If so your team probably does not have a clear understanding of what ready means for you!
A definition of ready works exactly the same as a definition of done, just at the start of a story not the end.
Common items for a definition of ready can include:
- Do we understand any dependencies (other teams, graphics one shot specialists etc)
- Do we have a clear view of business or workflow logic
- Are there major GUI design elements that need to be worked through
- Do any of the acceptance criteria need further detail
- Can the product owner adequately describe the who, what and why for the story
- Have we sized it (not being able to size is a good example of not being ready)
Sprint planning is not just about writing tasks!
Tasks are a useful by product of sprint planning but they are not why you do it.
A pattern I have found productive goes like this:
- Work with the PO to select your next stories
- Look at the stories and order them to reflect this sprint's context (e.g. don't put the stories needing the specialist DBA as the last story if they are on holiday in week 2)
- Take the first story and as a team thrash the hell out of it.
- How do we solve the problem?
- How do we build it?
- How do we test it?
- Does our plan meet the acceptance criteria?
- Have we uncovered hidden detail and what do we do, add to story or spin off as a new one?
- Are we incurring technical debt, if so what's the payback plan?
- Make sure you have plenty of white board space and any details that would significantly effect the story design readily available
- When you are happy with the story write up the tasks
- Read the tasks back to the team to double check for gaps.
- Repeat this for the rest of the stories
- If you run out of time you should have enough stories to start with.
Doing too much planning
Having just said about doing all that detail you should not do too much of it.
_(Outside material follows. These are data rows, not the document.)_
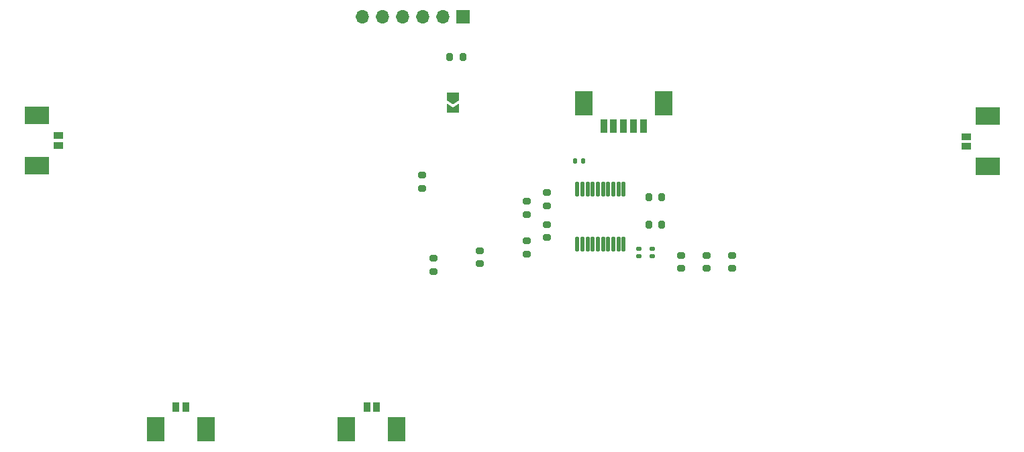
<source format=gbs>
G04 #@! TF.GenerationSoftware,KiCad,Pcbnew,8.0.9*
G04 #@! TF.CreationDate,2025-09-24T23:27:37+09:00*
G04 #@! TF.ProjectId,usb_sfc_pad,7573625f-7366-4635-9f70-61642e6b6963,rev?*
G04 #@! TF.SameCoordinates,Original*
G04 #@! TF.FileFunction,Soldermask,Bot*
G04 #@! TF.FilePolarity,Negative*
%FSLAX46Y46*%
G04 Gerber Fmt 4.6, Leading zero omitted, Abs format (unit mm)*
G04 Created by KiCad (PCBNEW 8.0.9) date 2025-09-24 23:27:37*
%MOMM*%
%LPD*%
G01*
G04 APERTURE LIST*
G04 Aperture macros list*
%AMRoundRect*
0 Rectangle with rounded corners*
0 $1 Rounding radius*
0 $2 $3 $4 $5 $6 $7 $8 $9 X,Y pos of 4 corners*
0 Add a 4 corners polygon primitive as box body*
4,1,4,$2,$3,$4,$5,$6,$7,$8,$9,$2,$3,0*
0 Add four circle primitives for the rounded corners*
1,1,$1+$1,$2,$3*
1,1,$1+$1,$4,$5*
1,1,$1+$1,$6,$7*
1,1,$1+$1,$8,$9*
0 Add four rect primitives between the rounded corners*
20,1,$1+$1,$2,$3,$4,$5,0*
20,1,$1+$1,$4,$5,$6,$7,0*
20,1,$1+$1,$6,$7,$8,$9,0*
20,1,$1+$1,$8,$9,$2,$3,0*%
%AMFreePoly0*
4,1,6,1.000000,0.000000,0.500000,-0.750000,-0.500000,-0.750000,-0.500000,0.750000,0.500000,0.750000,1.000000,0.000000,1.000000,0.000000,$1*%
%AMFreePoly1*
4,1,6,0.500000,-0.750000,-0.650000,-0.750000,-0.150000,0.000000,-0.650000,0.750000,0.500000,0.750000,0.500000,-0.750000,0.500000,-0.750000,$1*%
G04 Aperture macros list end*
%ADD10R,0.889000X1.295400*%
%ADD11R,2.209800X3.098800*%
%ADD12R,3.098800X2.209800*%
%ADD13R,1.295400X0.889000*%
%ADD14RoundRect,0.200000X-0.275000X0.200000X-0.275000X-0.200000X0.275000X-0.200000X0.275000X0.200000X0*%
%ADD15RoundRect,0.200000X0.200000X0.275000X-0.200000X0.275000X-0.200000X-0.275000X0.200000X-0.275000X0*%
%ADD16RoundRect,0.200000X0.275000X-0.200000X0.275000X0.200000X-0.275000X0.200000X-0.275000X-0.200000X0*%
%ADD17FreePoly0,270.000000*%
%ADD18FreePoly1,270.000000*%
%ADD19RoundRect,0.140000X0.170000X-0.140000X0.170000X0.140000X-0.170000X0.140000X-0.170000X-0.140000X0*%
%ADD20RoundRect,0.140000X-0.140000X-0.170000X0.140000X-0.170000X0.140000X0.170000X-0.140000X0.170000X0*%
%ADD21R,0.812800X1.701800*%
%ADD22RoundRect,0.112500X0.112500X-0.837500X0.112500X0.837500X-0.112500X0.837500X-0.112500X-0.837500X0*%
%ADD23R,1.700000X1.700000*%
%ADD24O,1.700000X1.700000*%
G04 APERTURE END LIST*
D10*
X113050000Y-139250000D03*
X111800000Y-139250000D03*
D11*
X109250000Y-142000000D03*
X115600000Y-142000000D03*
D10*
X137150000Y-139250000D03*
X135900000Y-139250000D03*
D11*
X133350000Y-142000000D03*
X139700000Y-142000000D03*
D12*
X94250000Y-108750000D03*
X94250000Y-102400000D03*
D13*
X97000000Y-104950000D03*
X97000000Y-106200000D03*
X211504200Y-105075000D03*
X211504200Y-106325000D03*
D12*
X214254200Y-108875000D03*
X214254200Y-102525000D03*
D14*
X182000000Y-120075000D03*
X182000000Y-121725000D03*
X158600000Y-112175000D03*
X158600000Y-113825000D03*
D15*
X173125000Y-116200000D03*
X171475000Y-116200000D03*
D16*
X142900000Y-111625000D03*
X142900000Y-109975000D03*
D14*
X178800000Y-120075000D03*
X178800000Y-121725000D03*
D15*
X148025000Y-95000000D03*
X146375000Y-95000000D03*
D14*
X144300000Y-120475000D03*
X144300000Y-122125000D03*
D17*
X146800000Y-100075000D03*
D18*
X146800000Y-101525000D03*
D14*
X150200000Y-119475000D03*
X150200000Y-121125000D03*
D19*
X171900000Y-120180000D03*
X171900000Y-119220000D03*
D20*
X162220000Y-108200000D03*
X163180000Y-108200000D03*
D21*
X165800000Y-103800000D03*
X167050000Y-103800000D03*
X168300000Y-103800000D03*
X169550000Y-103800000D03*
X170800000Y-103800000D03*
D11*
X173350000Y-100900001D03*
X163250000Y-100900001D03*
D14*
X156100000Y-118275000D03*
X156100000Y-119925000D03*
D16*
X158600000Y-117825000D03*
X158600000Y-116175000D03*
D15*
X173125000Y-112700000D03*
X171475000Y-112700000D03*
D19*
X170200000Y-120180000D03*
X170200000Y-119220000D03*
D14*
X156100000Y-113275000D03*
X156100000Y-114925000D03*
X175600000Y-120075000D03*
X175600000Y-121725000D03*
D22*
X168300000Y-118700000D03*
X167650000Y-118700000D03*
X167000000Y-118700000D03*
X166350000Y-118700000D03*
X165700000Y-118700000D03*
X165050000Y-118700000D03*
X164400000Y-118700000D03*
X163750000Y-118700000D03*
X163100000Y-118700000D03*
X162450000Y-118700000D03*
X162450000Y-111700000D03*
X163100000Y-111700000D03*
X163750000Y-111700000D03*
X164400000Y-111700000D03*
X165050000Y-111700000D03*
X165700000Y-111700000D03*
X166350000Y-111700000D03*
X167000000Y-111700000D03*
X167650000Y-111700000D03*
X168300000Y-111700000D03*
D23*
X148020000Y-90000000D03*
D24*
X145480000Y-90000000D03*
X142940000Y-90000000D03*
X140400000Y-90000000D03*
X137860000Y-90000000D03*
X135320000Y-90000000D03*
M02*

</source>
Do you find that in the second half of the sprint you have mini sprint planning sessions on the latter stories?
Well having all of that high powered, high impact conversation is great but it does not stay very long in everyone's head and as the days go by you forget key points, this either leads to bugs and disappointment or a mini re-plan - each is really a waste of your valuable time.
To combat this try splitting your sprints into two halves (or more if team memory is really bad) and do the detail only on a couple of stories at a time. You can also implement a more pull based system and have sprint planning on a story by story basis as each new story is about to be started.
In the end any method will help - just don't try and fit too much detail in your heads at one time.
Ignoring your velocity
Insanity: doing the same thing over and over again and expecting different results.
There is an excuse for ignorance, but there is no way to avoid the consequences
W. Edwards Deming
If you did 25 points last sprint what makes you think that you can do 40 points this sprint? Constant optimism will lead to many disappointments.
That said you can ignore your Velocity when you don't know what it is, so when you are starting out it's fine to add some more points to each new sprint until things start to break, then throttle back and get to your steady state.
You may suffer from some or all of these elements over time, just keep your eyes open and make your sprint planning sessions as fun and a powerful as they could be.